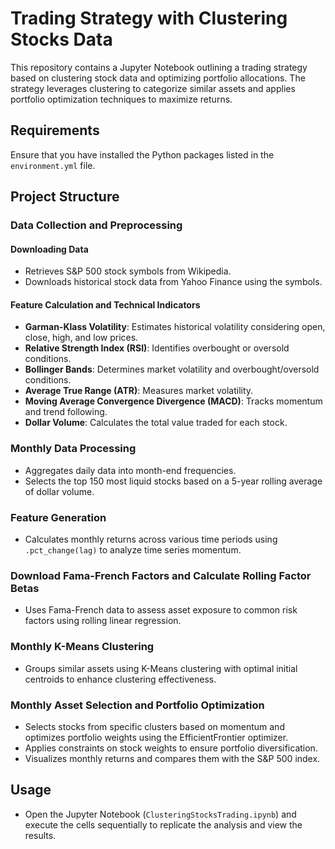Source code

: # Trading Strategy with Clustering Stocks Data

This repository contains a Jupyter Notebook outlining a trading strategy based on clustering stock data and optimizing portfolio allocations. The strategy leverages clustering to categorize similar assets and applies portfolio optimization techniques to maximize returns.

## Requirements

Ensure that you have installed the Python packages listed in the `environment.yml` file.

## Project Structure

### Data Collection and Preprocessing

#### Downloading Data
- Retrieves S&P 500 stock symbols from Wikipedia.
- Downloads historical stock data from Yahoo Finance using the symbols.

#### Feature Calculation and Technical Indicators
- **Garman-Klass Volatility**: Estimates historical volatility considering open, close, high, and low prices.
- **Relative Strength Index (RSI)**: Identifies overbought or oversold conditions.
- **Bollinger Bands**: Determines market volatility and overbought/oversold conditions.
- **Average True Range (ATR)**: Measures market volatility.
- **Moving Average Convergence Divergence (MACD)**: Tracks momentum and trend following.
- **Dollar Volume**: Calculates the total value traded for each stock.

### Monthly Data Processing
- Aggregates daily data into month-end frequencies.
- Selects the top 150 most liquid stocks based on a 5-year rolling average of dollar volume.

### Feature Generation
- Calculates monthly returns across various time periods using `.pct_change(lag)` to analyze time series momentum.

### Download Fama-French Factors and Calculate Rolling Factor Betas
- Uses Fama-French data to assess asset exposure to common risk factors using rolling linear regression.

### Monthly K-Means Clustering
- Groups similar assets using K-Means clustering with optimal initial centroids to enhance clustering effectiveness.

### Monthly Asset Selection and Portfolio Optimization
- Selects stocks from specific clusters based on momentum and optimizes portfolio weights using the EfficientFrontier optimizer.
- Applies constraints on stock weights to ensure portfolio diversification.
- Visualizes monthly returns and compares them with the S&P 500 index.

## Usage

- Open the Jupyter Notebook (`ClusteringStocksTrading.ipynb`) and execute the cells sequentially to replicate the analysis and view the results.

→ Exercise instructions
Restate the whole listing above exactly, except for its images.

→ Exercise output
Source code

: # Trading Strategy with Clustering Stocks Data

This repository contains a Jupyter Notebook outlining a trading strategy based on clustering stock data and optimizing portfolio allocations. The strategy leverages clustering to categorize similar assets and applies portfolio optimization techniques to maximize returns.

## Requirements

Ensure that you have installed the Python packages listed in the `environment.yml` file.

## Project Structure

### Data Collection and Preprocessing

#### Downloading Data
- Retrieves S&P 500 stock symbols from Wikipedia.
- Downloads historical stock data from Yahoo Finance using the symbols.

#### Feature Calculation and Technical Indicators
- **Garman-Klass Volatility**: Estimates historical volatility considering open, close, high, and low prices.
- **Relative Strength Index (RSI)**: Identifies overbought or oversold conditions.
- **Bollinger Bands**: Determines market volatility and overbought/oversold conditions.
- **Average True Range (ATR)**: Measures market volatility.
- **Moving Average Convergence Divergence (MACD)**: Tracks momentum and trend following.
- **Dollar Volume**: Calculates the total value traded for each stock.

### Monthly Data Processing
- Aggregates daily data into month-end frequencies.
- Selects the top 150 most liquid stocks based on a 5-year rolling average of dollar volume.

### Feature Generation
- Calculates monthly returns across various time periods using `.pct_change(lag)` to analyze time series momentum.

### Download Fama-French Factors and Calculate Rolling Factor Betas
- Uses Fama-French data to assess asset exposure to common risk factors using rolling linear regression.

### Monthly K-Means Clustering
- Groups similar assets using K-Means clustering with optimal initial centroids to enhance clustering effectiveness.

### Monthly Asset Selection and Portfolio Optimization
- Selects stocks from specific clusters based on momentum and optimizes portfolio weights using the EfficientFrontier optimizer.
- Applies constraints on stock weights to ensure portfolio diversification.
- Visualizes monthly returns and compares them with the S&P 500 index.

## Usage

- Open the Jupyter Notebook (`ClusteringStocksTrading.ipynb`) and execute the cells sequentially to replicate the analysis and view the results.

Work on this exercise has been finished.